Audrey sat drawing her fingers under her eyes, one side and then the other. No tissues in sight. Her mind was racing ahead but she said nothing. She wiped her face dry and waited.
“When I got back to Ginny’s house,” Katie said, “she was the only one up. She was sitting there on the porchswing in the dark. She’d woken up and had seen from the bathroom window that her car was gone. Worried to death, she said, just about to wake up her parents…”
Katie told her she was sorry, she shouldn’t have taken her car, and Ginny made her sit down. She took her hands—Hey, she said, hey… what happened?
Nothing.
Did you see Danny? What did he do?
Nothing. I never got there. I got pulled over.
Oh, shit. Shit. Did they make you blow?
What—?
The Breathalyzer machine.
No.
There was a long silence.
They didn’t bust you or you wouldn’t be here.
They didn’t bust me.
What did they say?
Said go home.
What about the car?
What about it?
Did they ask you about it?
This cop, this guy. He said he knew it. He recognized it.
The two girls looking at each other, their faces close, their eyes locked in the dark.
Was it Moran?
Who?
Deputy Moran.

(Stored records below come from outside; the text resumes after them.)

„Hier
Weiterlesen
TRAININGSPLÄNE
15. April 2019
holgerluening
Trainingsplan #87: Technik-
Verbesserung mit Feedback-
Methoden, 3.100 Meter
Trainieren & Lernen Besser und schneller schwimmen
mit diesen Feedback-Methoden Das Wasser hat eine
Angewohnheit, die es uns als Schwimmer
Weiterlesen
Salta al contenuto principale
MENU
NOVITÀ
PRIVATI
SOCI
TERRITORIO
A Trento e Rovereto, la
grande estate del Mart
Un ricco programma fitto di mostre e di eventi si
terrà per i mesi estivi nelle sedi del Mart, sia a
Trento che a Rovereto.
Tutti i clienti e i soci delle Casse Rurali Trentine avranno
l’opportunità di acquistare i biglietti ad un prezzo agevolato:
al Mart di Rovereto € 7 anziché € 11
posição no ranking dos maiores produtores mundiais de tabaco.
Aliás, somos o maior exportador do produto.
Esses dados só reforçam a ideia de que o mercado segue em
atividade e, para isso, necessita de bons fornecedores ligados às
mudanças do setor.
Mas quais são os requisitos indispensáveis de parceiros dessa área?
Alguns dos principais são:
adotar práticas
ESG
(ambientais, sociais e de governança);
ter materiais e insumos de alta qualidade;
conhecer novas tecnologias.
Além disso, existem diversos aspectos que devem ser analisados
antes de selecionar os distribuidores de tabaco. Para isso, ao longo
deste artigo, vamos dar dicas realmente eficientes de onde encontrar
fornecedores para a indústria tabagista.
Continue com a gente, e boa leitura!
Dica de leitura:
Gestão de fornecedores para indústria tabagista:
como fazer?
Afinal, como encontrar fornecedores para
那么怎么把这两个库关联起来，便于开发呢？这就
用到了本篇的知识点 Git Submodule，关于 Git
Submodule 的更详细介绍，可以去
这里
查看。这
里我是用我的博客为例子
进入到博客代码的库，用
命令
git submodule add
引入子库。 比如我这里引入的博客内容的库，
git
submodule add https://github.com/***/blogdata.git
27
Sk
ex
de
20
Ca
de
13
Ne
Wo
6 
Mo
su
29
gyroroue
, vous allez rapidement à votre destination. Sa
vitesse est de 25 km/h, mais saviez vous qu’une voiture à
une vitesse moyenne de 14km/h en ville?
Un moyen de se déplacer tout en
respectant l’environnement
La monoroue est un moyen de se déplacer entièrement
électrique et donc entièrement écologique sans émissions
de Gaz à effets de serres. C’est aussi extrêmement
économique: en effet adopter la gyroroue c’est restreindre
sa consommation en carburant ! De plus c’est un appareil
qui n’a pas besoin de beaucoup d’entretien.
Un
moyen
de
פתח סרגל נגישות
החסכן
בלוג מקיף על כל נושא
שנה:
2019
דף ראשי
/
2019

The sheriff’s deputy.
I don’t know.
What’d he look like?
I don’t know. He looked like a cop.
Did he have big eyes, like bugged-out eyes?
Maybe. A little. Yes.
Yeah, shit. That frog-eyed goon stopped me one time for speeding. Wanted me to step out of the car. I said, Step out, my ass, Officer, you haven’t even asked for my license. I put it in his face and he took a good long look at it and handed it back. Yeah, I said, that Ginny Walsh. I believe you know my mother?
What’d he say?
Said, Get your ass home.
Did you tell her—your mom?
Tell her what? There was nothing to tell her. And nothing she could do about it anyway, except get herself fired.
You can’t tell her about this, Ginny.
Katie, what happened? What did he do?
He let me go.
Katie…
Promise me.
Katie, the guy’s a piece of shit.
He’s a deputy sheriff piece of shit.
So?
Katie said nothing.
That’s exactly what he’s counting on you thinking, Katie.
So, what—just go in there and tell the sheriff?
Why not? Why would you make something like that up?
No. No way. I’m going to college in the fall. I’m going to college, Ginny. This is not going to be my story. This ass-backwards little town. Everybody knowing, everybody talking? My parents—oh God. Danny?
You didn’t do anything wrong, Katie.
Katie hanging her head. Crying again. She’d stopped at a gas station and had bought a big Coke and washed out her mouth and chugged the rest until her throat burned, and still the taste was there.
Can we just go to bed now, Ginny? Can we just go to bed and never talk about this again, ever? Please, Ginny?
AUDREY HAD SEEN tissues on the bathroom counter. She got up and went down the hall and found them and brought them back and they both took the tissues and blew their noses and wiped their eyes and set the damp wads on the coffee table at the feet of the toy horses. Down the hall the little girl slept, dreaming a little girl’s dreams.
“Katie,” Audrey said. “He would have believed you. My father. He would have.”